◆ **Supplied material**
----
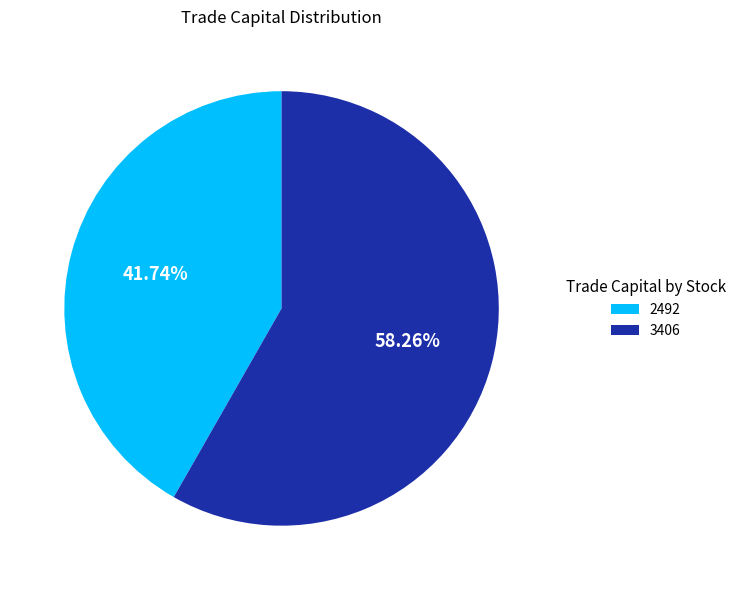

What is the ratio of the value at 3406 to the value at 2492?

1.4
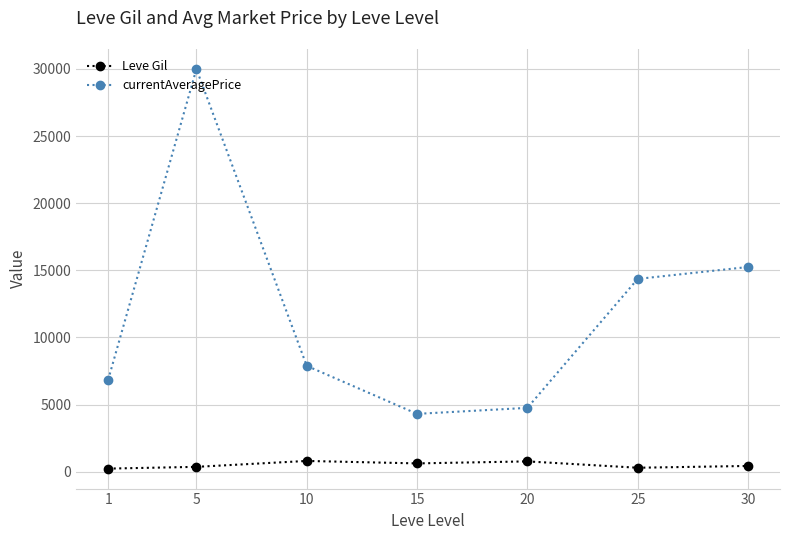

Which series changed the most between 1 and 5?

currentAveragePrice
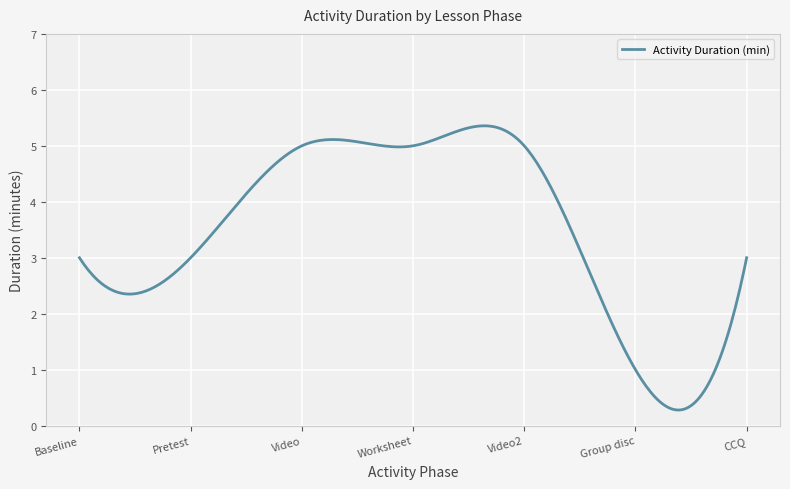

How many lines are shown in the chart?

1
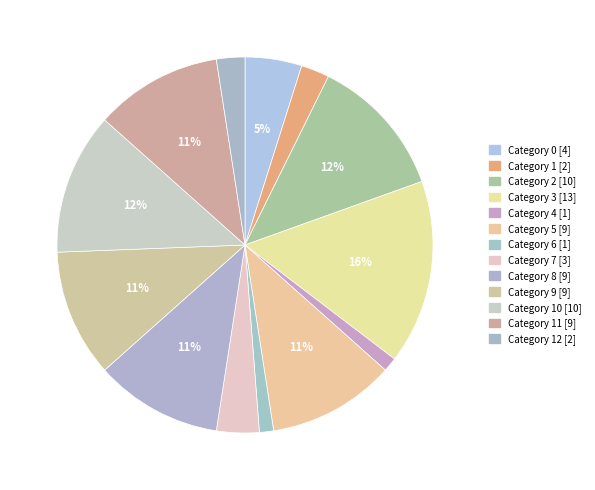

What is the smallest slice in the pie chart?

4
----
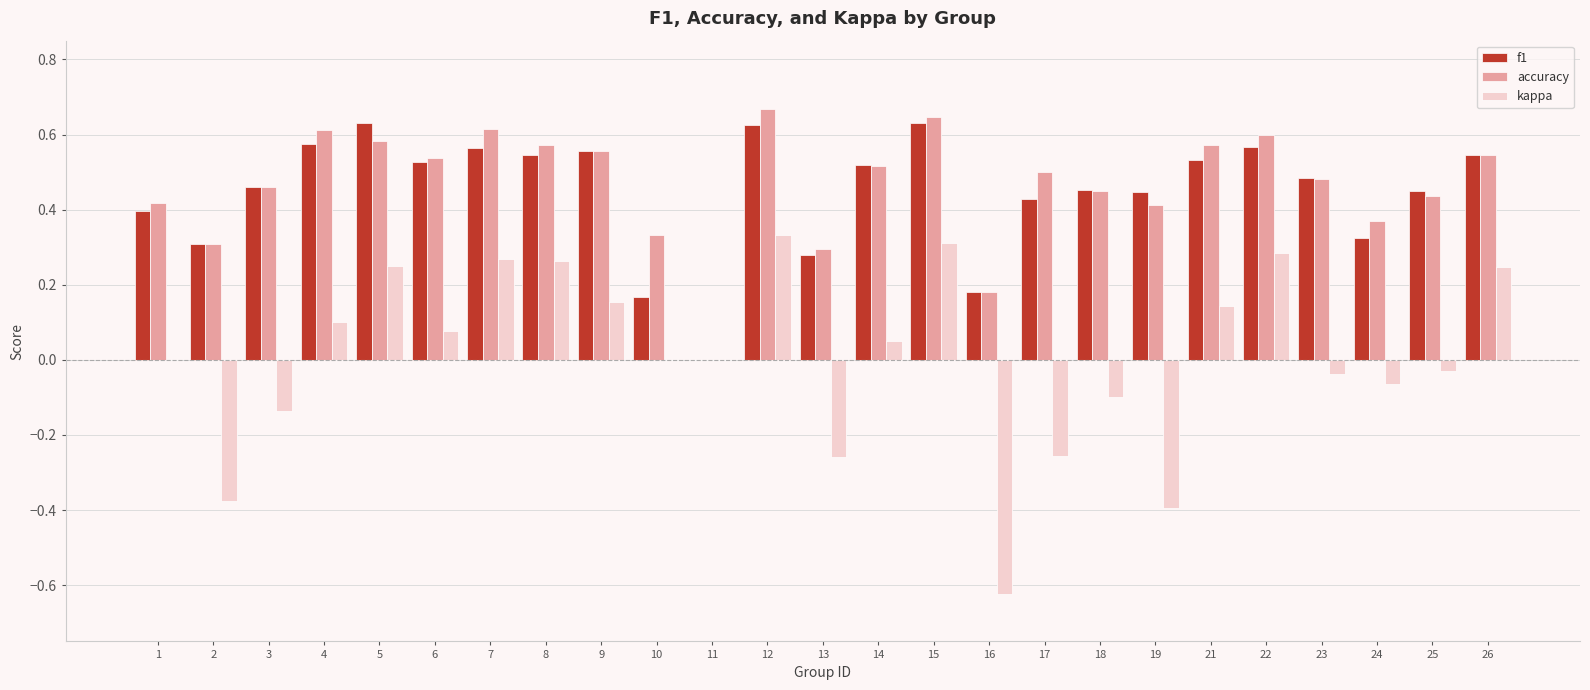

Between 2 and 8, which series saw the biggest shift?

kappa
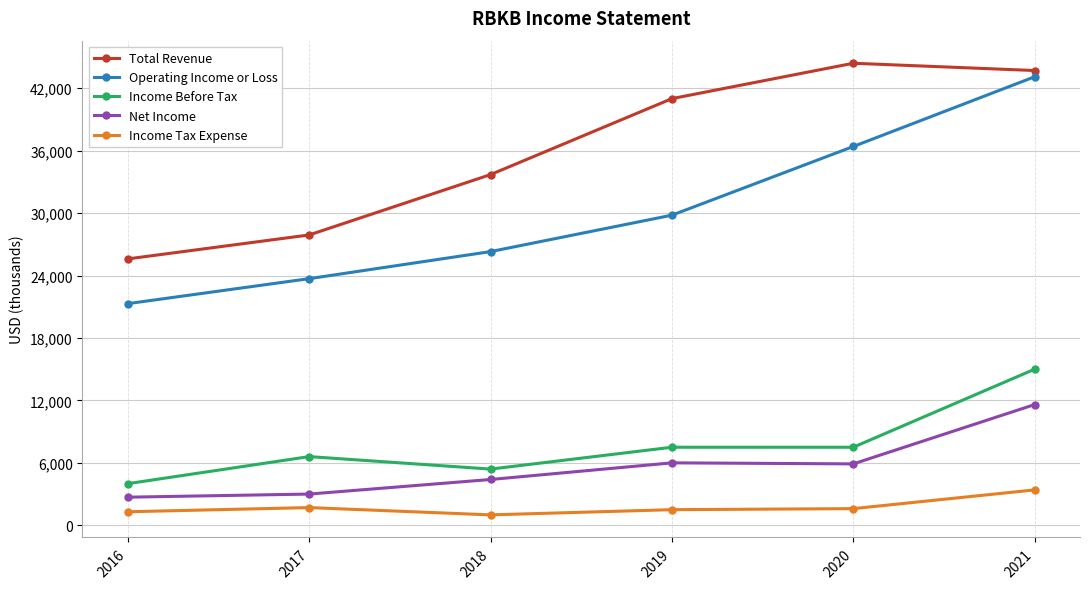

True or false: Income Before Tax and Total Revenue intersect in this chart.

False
----
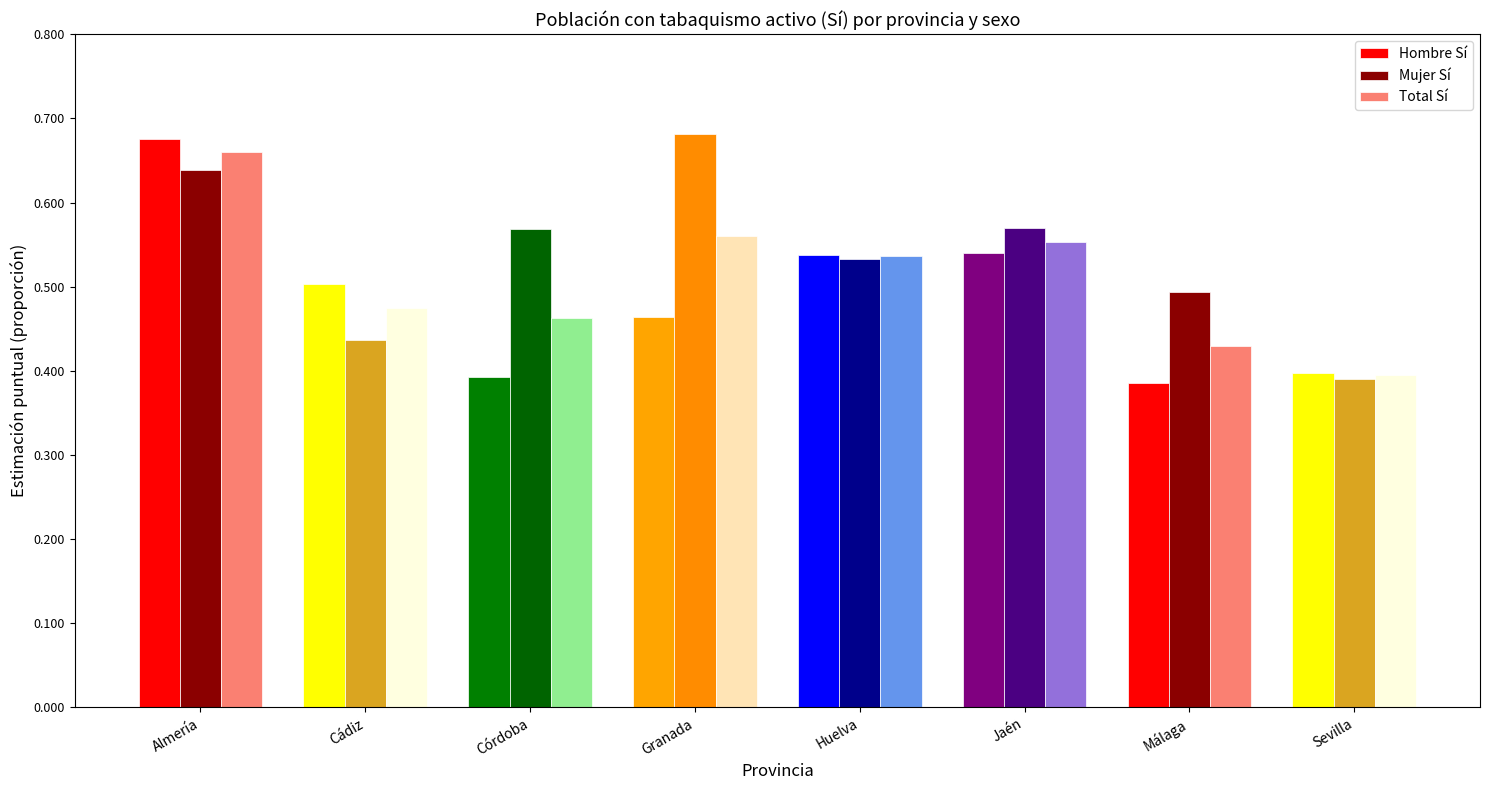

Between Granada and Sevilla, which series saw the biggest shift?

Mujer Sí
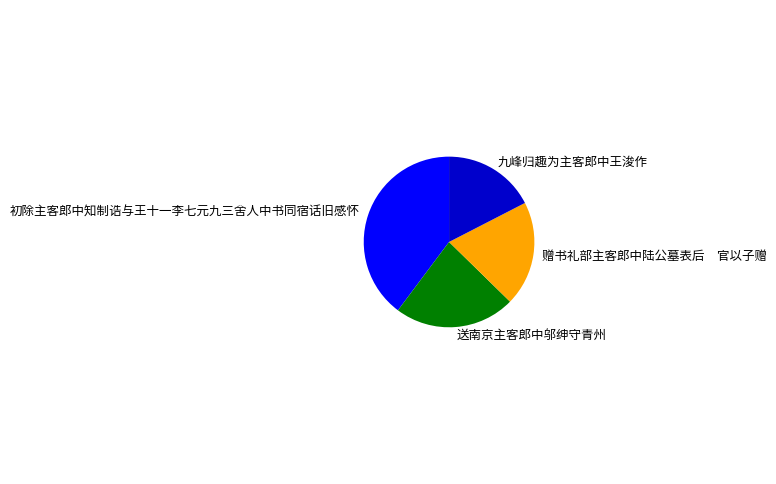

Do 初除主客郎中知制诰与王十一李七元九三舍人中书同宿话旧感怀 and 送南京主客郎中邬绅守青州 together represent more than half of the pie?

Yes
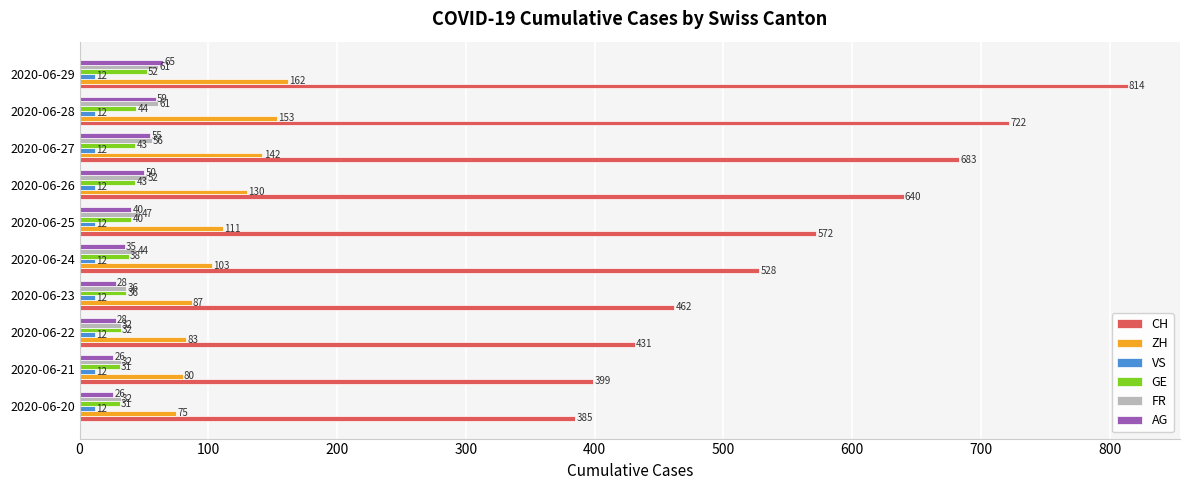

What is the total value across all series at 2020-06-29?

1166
----
◆ **What the task requires**
Quote everything in the records from the line with "How many lines are shown in the chart?" down to the line with "What is the smallest slice in the pie chart?", including both, and leave out the pictures.

◆ **Response to this exercise**
How many lines are shown in the chart?

1

What is the smallest slice in the pie chart?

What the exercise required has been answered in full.